§ TEXTAUSZUG:
# # # #
Ludwig Winder, ca. 1920

Ludwig Winder (* 7. Februar 1889 in Schaffa, Österreich-Ungarn; † 16. Juni 1946 in Baldock, Großbritannien) war ein österreichischer und tschechoslowakischer deutschsprachiger Schriftsteller, Journalist und Literaturkritiker.

Leben

Winder wurde als Sohn einer jüdischen Familie im südmährischen Schaffa (Šafov) geboren und ist im nahegelegenen Holleschau (Holešov) aufgewachsen.[1] Unter der Rigorosität seines Vaters, eines streng orthodoxen Juden, hatte der Junge schwer zu leiden. Er besuchte die Handelsakademie.[2] 1906 veröffentlichte er auf eigene Kosten seinen ersten Gedichtband und im Sommer 1907 trat Winder nach seiner Reifeprüfung in die Redaktion der Wiener Zeitung Die Zeit ein. Er gehörte dem so genannten Prager Kreis von Literaten an und war eng befreundet mit dem Journalisten und Philosophen Felix Weltsch und mit den Schriftstellern Oskar Baum, Max Brod und Johannes Urzidil.

Er arbeitete bei verschiedenen Zeitungen als Redakteur, Literaturkritiker, Lokaljournalist und Theaterreferent. Für die Prager deutschsprachige Tageszeitung Bohemia schrieb er zwischen 1915 und 1938 über 2.500 Feuilletonbeiträge. Gleichzeitig veröffentlichte er zahlreiche Bücher bei Verlagen in Wien, Berlin, Leipzig und Zürich, aber auch ein Theaterstück, Die Frau ohne Eigenschaften, das Robert Musil zur Vorlage für sein Opus Magnum Der Mann ohne Eigenschaften verwendet hat. 1934 erhielt der Autor den Staatspreis der Tschechoslowakischen Republik für deutschsprachige Literatur. Im österreichischen Ständestaat hingegen wurde der Roman Der Thronfolger. Ein Franz-Ferdinand-Roman 1937 kurz nach seinem Erscheinen auf der Grundlage des Traditionsschutzgesetzes[3] verboten.[4] In seinen Romanen (Die nachgeholten Freuden von 1927, Der Kammerdiener von 1943, vollständig erst 1988 veröffentlicht) setzte Winder sich immer wieder mit Herrschaft, Macht und Unterdrückung auseinander.
# # # #
(Rohdaten)
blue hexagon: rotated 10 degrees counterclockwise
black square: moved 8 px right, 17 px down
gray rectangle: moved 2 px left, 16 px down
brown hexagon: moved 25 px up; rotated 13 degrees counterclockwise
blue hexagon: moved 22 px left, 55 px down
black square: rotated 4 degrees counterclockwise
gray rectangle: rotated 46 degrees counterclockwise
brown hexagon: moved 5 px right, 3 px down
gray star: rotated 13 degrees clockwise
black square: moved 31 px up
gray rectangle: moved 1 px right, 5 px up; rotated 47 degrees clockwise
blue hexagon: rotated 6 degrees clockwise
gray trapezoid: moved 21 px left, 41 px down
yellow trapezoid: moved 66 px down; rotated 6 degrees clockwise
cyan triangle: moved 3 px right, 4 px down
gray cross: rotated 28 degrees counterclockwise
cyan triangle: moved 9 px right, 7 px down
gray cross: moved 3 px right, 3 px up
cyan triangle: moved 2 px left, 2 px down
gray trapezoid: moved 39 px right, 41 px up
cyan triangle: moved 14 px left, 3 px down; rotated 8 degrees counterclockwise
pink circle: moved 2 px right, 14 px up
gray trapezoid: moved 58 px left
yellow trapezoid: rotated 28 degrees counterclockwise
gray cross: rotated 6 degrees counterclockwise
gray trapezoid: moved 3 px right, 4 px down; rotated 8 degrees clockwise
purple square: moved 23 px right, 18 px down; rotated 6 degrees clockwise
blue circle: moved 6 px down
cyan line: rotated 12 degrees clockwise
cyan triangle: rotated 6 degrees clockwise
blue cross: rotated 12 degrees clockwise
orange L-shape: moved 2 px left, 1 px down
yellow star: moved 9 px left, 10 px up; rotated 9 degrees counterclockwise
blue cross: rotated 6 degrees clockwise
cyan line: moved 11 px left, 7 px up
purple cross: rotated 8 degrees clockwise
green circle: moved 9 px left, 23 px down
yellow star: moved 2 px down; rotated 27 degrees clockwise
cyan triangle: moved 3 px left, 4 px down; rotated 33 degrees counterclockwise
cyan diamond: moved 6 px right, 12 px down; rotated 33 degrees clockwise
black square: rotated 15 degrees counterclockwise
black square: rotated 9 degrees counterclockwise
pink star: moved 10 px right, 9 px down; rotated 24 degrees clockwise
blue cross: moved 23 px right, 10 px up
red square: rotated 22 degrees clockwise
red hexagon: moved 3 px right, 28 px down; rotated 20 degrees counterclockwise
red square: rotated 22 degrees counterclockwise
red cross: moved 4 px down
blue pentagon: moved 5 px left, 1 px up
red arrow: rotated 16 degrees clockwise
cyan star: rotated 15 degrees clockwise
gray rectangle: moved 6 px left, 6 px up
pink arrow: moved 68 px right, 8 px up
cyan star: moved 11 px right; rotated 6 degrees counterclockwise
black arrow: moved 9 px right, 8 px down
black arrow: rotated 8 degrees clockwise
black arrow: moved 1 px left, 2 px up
# # # #
§ ARBEITSAUFTRAG:
Für welche Zeitung schrieb Ludwig Winder laut dem Textauszug zwischen 1915 und 1938 über 2.500 Feuilletonbeiträge?

§ ERGEBNIS DER ÜBUNG:
Für die Prager deutschsprachige Tageszeitung Bohemia.